» Records supplied:
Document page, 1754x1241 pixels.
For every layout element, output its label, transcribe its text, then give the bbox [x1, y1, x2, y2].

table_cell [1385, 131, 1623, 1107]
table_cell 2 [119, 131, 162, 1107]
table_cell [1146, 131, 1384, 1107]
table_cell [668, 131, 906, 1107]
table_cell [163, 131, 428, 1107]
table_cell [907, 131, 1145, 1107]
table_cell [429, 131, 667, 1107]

==

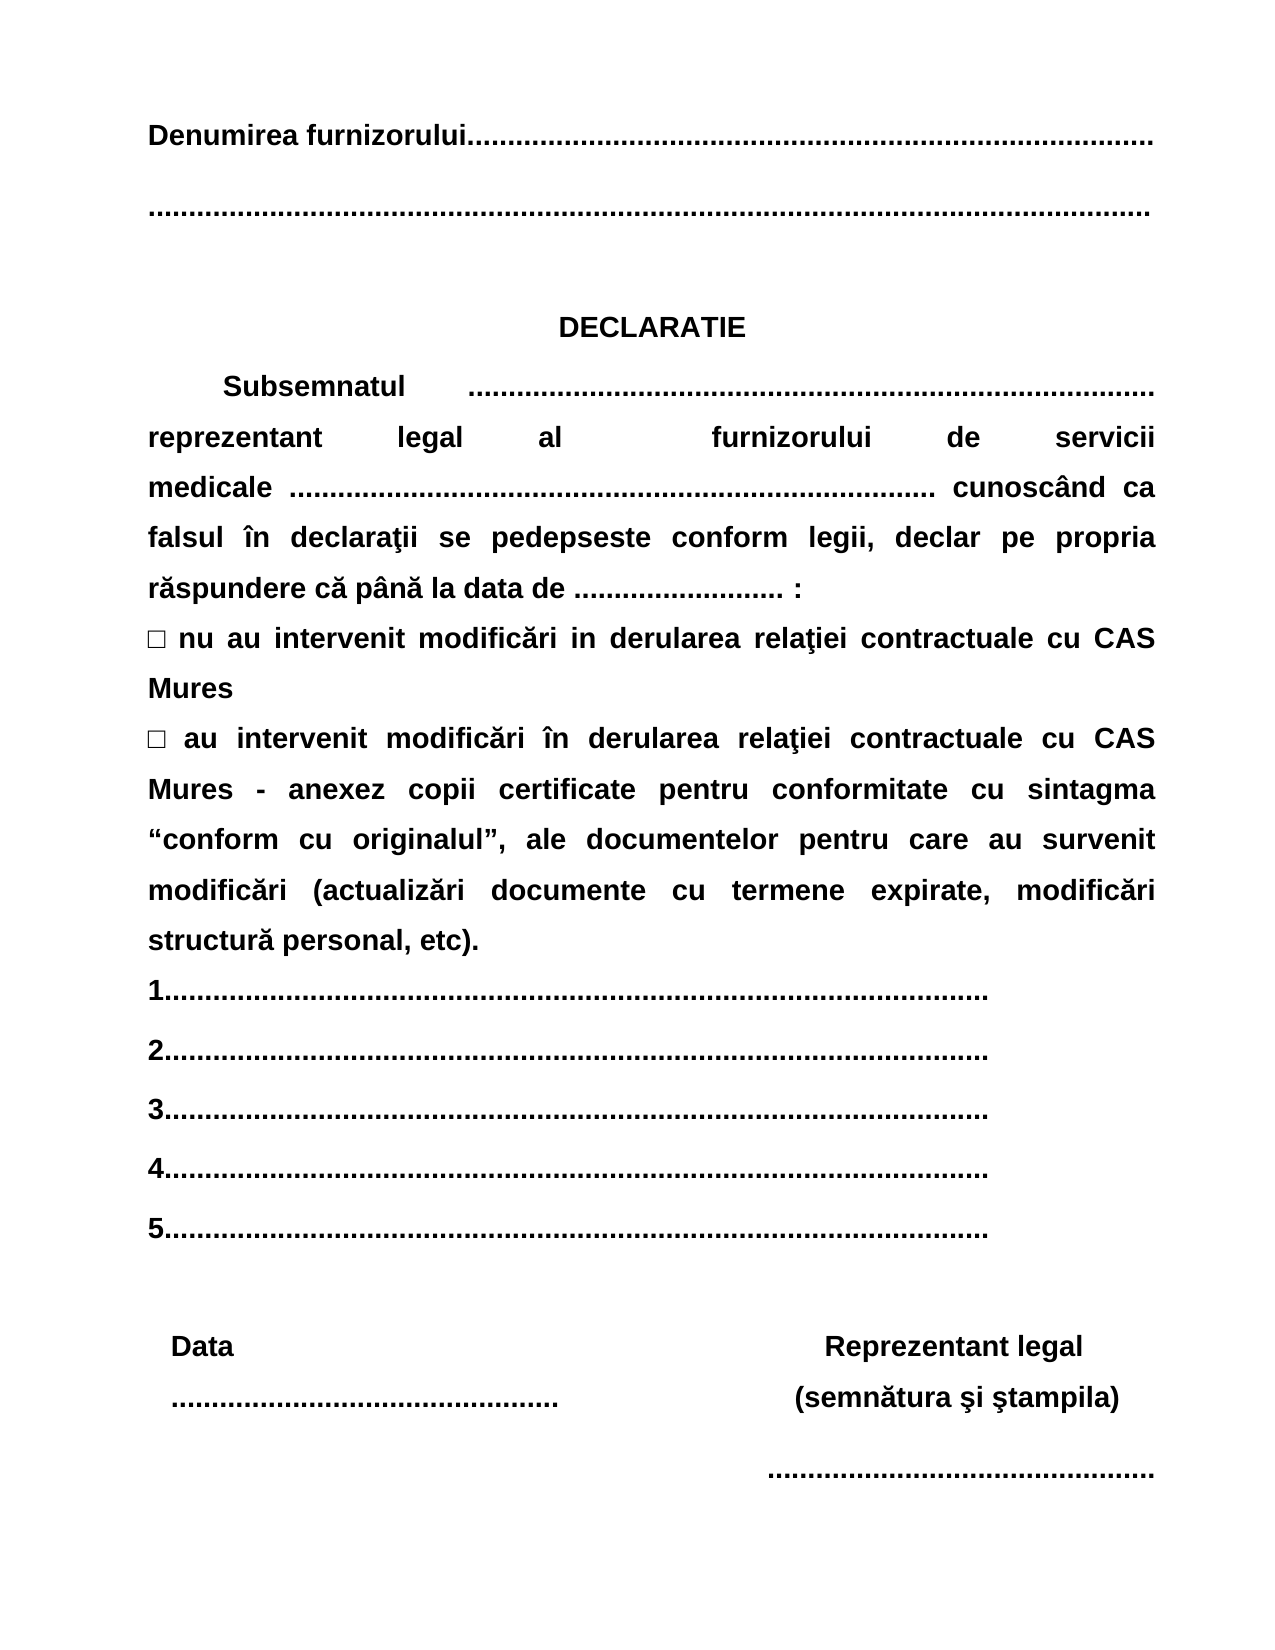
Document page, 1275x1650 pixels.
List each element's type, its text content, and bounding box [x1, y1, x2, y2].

---

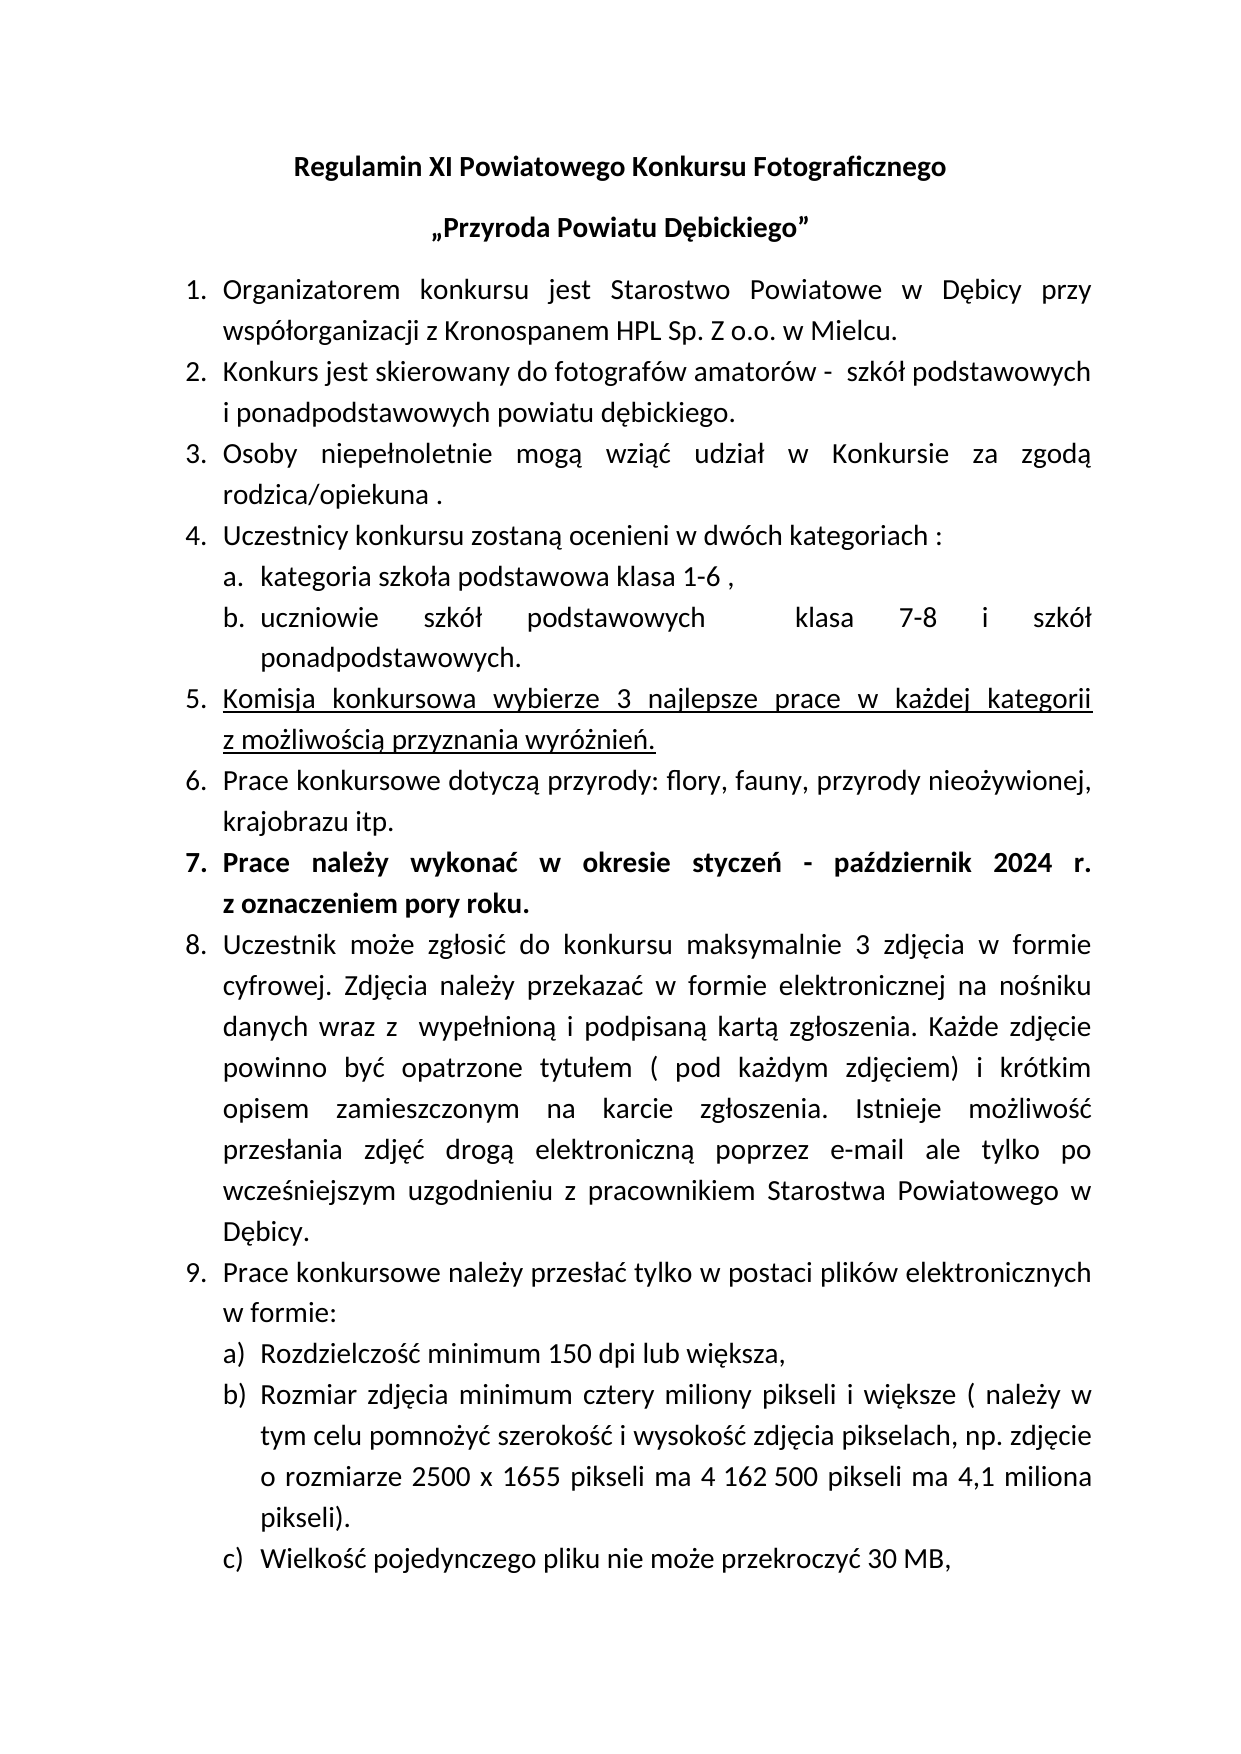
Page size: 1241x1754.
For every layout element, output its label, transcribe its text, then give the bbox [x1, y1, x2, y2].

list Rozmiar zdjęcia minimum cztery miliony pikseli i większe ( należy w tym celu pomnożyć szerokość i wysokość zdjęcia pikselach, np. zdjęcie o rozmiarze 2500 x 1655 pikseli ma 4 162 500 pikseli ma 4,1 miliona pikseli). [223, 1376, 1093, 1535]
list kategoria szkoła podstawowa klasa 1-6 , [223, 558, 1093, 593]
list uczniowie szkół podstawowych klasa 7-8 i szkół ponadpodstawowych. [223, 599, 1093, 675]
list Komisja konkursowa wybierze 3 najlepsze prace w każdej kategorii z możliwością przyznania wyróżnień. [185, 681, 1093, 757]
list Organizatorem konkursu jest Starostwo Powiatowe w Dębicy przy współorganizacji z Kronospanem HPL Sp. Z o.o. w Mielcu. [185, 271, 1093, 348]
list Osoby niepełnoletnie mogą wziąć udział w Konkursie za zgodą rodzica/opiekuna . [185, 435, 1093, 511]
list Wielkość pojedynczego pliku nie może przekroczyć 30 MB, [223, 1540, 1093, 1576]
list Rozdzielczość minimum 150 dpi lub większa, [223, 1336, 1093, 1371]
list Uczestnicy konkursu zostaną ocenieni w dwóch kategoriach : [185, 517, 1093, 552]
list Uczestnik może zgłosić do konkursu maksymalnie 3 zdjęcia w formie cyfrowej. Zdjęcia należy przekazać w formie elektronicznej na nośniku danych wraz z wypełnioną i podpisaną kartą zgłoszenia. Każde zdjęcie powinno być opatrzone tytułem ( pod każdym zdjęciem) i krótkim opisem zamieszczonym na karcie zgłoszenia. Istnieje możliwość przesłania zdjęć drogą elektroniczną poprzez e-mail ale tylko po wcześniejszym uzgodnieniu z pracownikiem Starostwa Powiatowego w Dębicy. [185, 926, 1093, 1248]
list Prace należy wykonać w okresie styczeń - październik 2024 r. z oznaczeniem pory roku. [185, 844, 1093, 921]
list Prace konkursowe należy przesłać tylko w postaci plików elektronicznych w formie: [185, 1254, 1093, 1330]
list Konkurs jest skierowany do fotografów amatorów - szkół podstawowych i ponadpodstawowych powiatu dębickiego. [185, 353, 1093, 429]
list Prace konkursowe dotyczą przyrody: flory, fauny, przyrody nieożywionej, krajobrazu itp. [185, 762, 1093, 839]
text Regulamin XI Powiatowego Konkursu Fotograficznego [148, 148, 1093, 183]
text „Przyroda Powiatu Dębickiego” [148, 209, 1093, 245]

» Directions for this task:
In the records above, find every line that contains the word "pixels" and copy it.

» Your response:
Document page, 1754x1241 pixels.
Document page, 1275x1650 pixels.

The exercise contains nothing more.